The Employment Appeal Tribunal has upheld the equal pay ruling made last October against supermarket giant, Asda.
The EAT confirmed that roles on the shop floor can compare to those performed by men in distribution centres and has dismissed Asda’s appeal.
Background to the case
At Asda, workers at the checkouts or who stack shelves in stores tend to be women and those working at distribution centres tend to be men. The difference in pay between the two types of workers is between £1 and £3 an hour.
The shop floor workers believe that their work is perceived as ‘women’s work’. Despite doing work of equal value, they argue they are being paid less than men working in the distribution centres.
However, Asda refutes these claims, arguing that the demands of the roles are different. They contend that ‘Pay rates in stores differ from pay rates in distribution centres for legitimate reasons, including the different market rates for different jobs in different sectors.’ They argue that hourly paid colleagues doing the same job in the same location are paid the same; men and women doing the same job in stores are paid the same, and females and males fulfilling the same work duties in distribution centres are paid equally.
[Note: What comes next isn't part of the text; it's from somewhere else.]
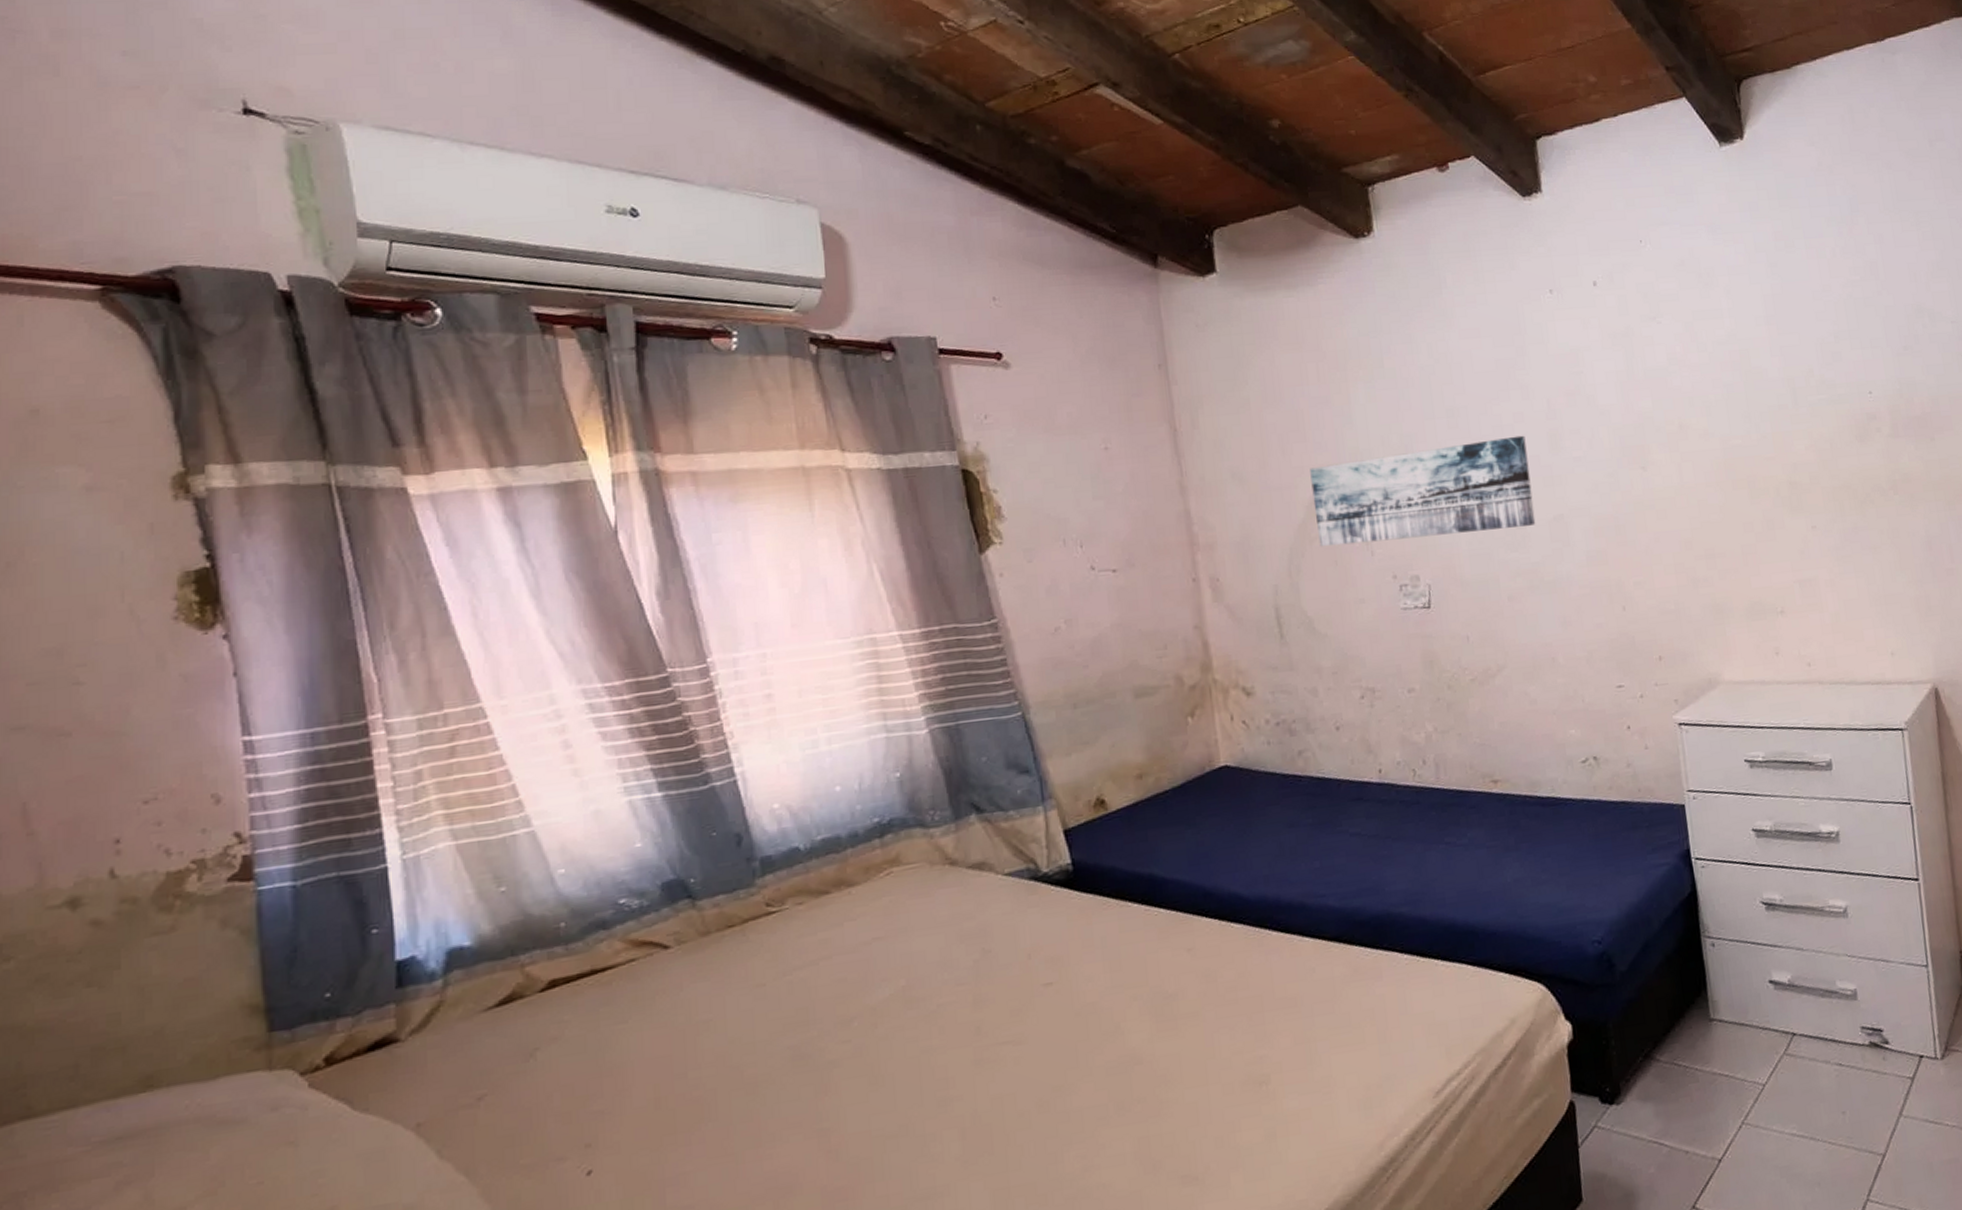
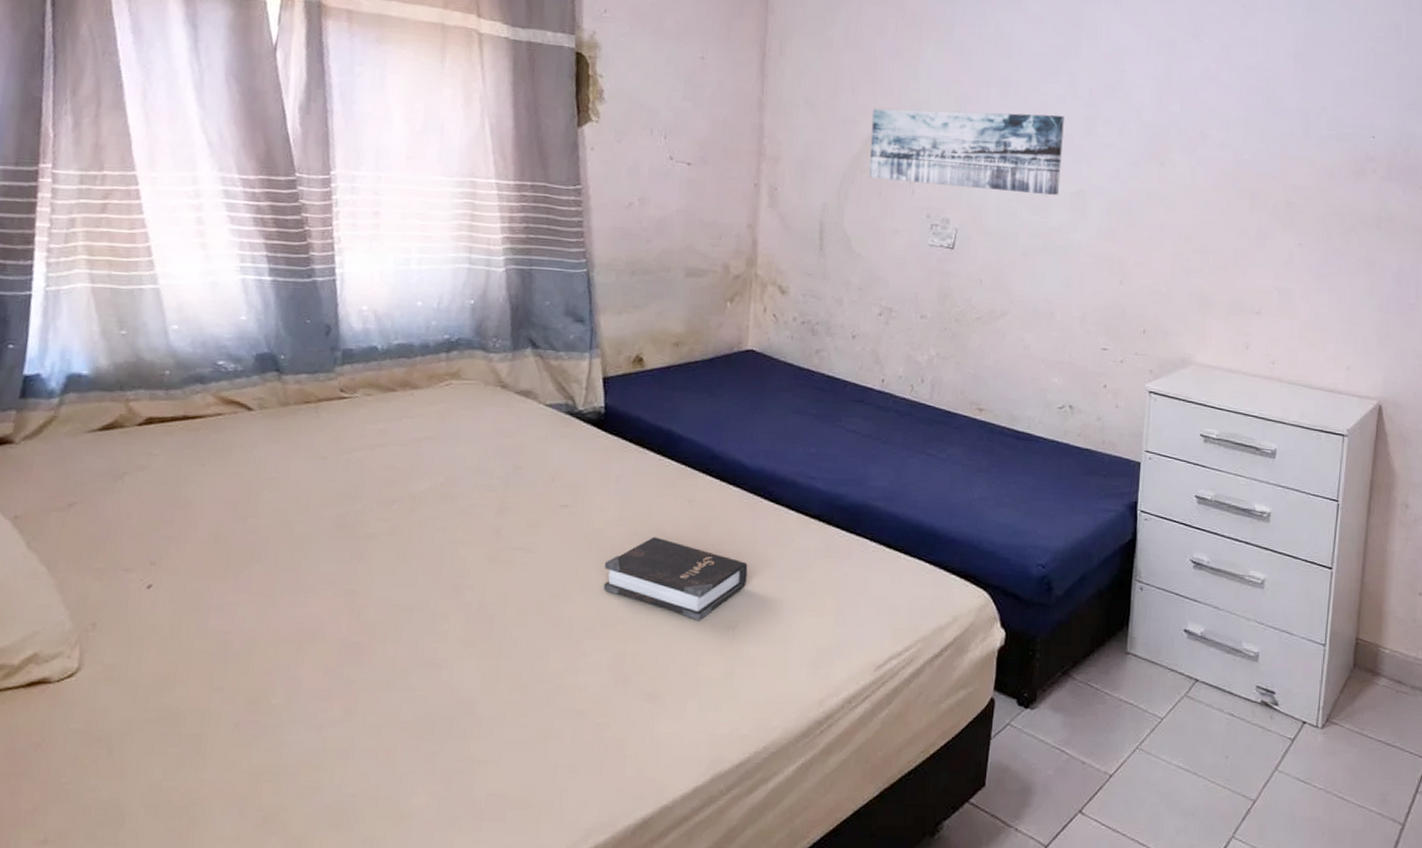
hardback book: none [1106,997,1271,1083] -> present [603,537,748,621]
An Employment Tribunal found against Asda. It concluded that the women in the stores can compare themselves to men at distribution centres and allowed their equal pay claim to proceed.
What happens now?
It has been reported that an Asda spokesperson commented: ‘The Employment Appeal Tribunal have given us permission to appeal against this judgment, to the Court of Appeal. We continue to strongly dispute the claims being made against us’.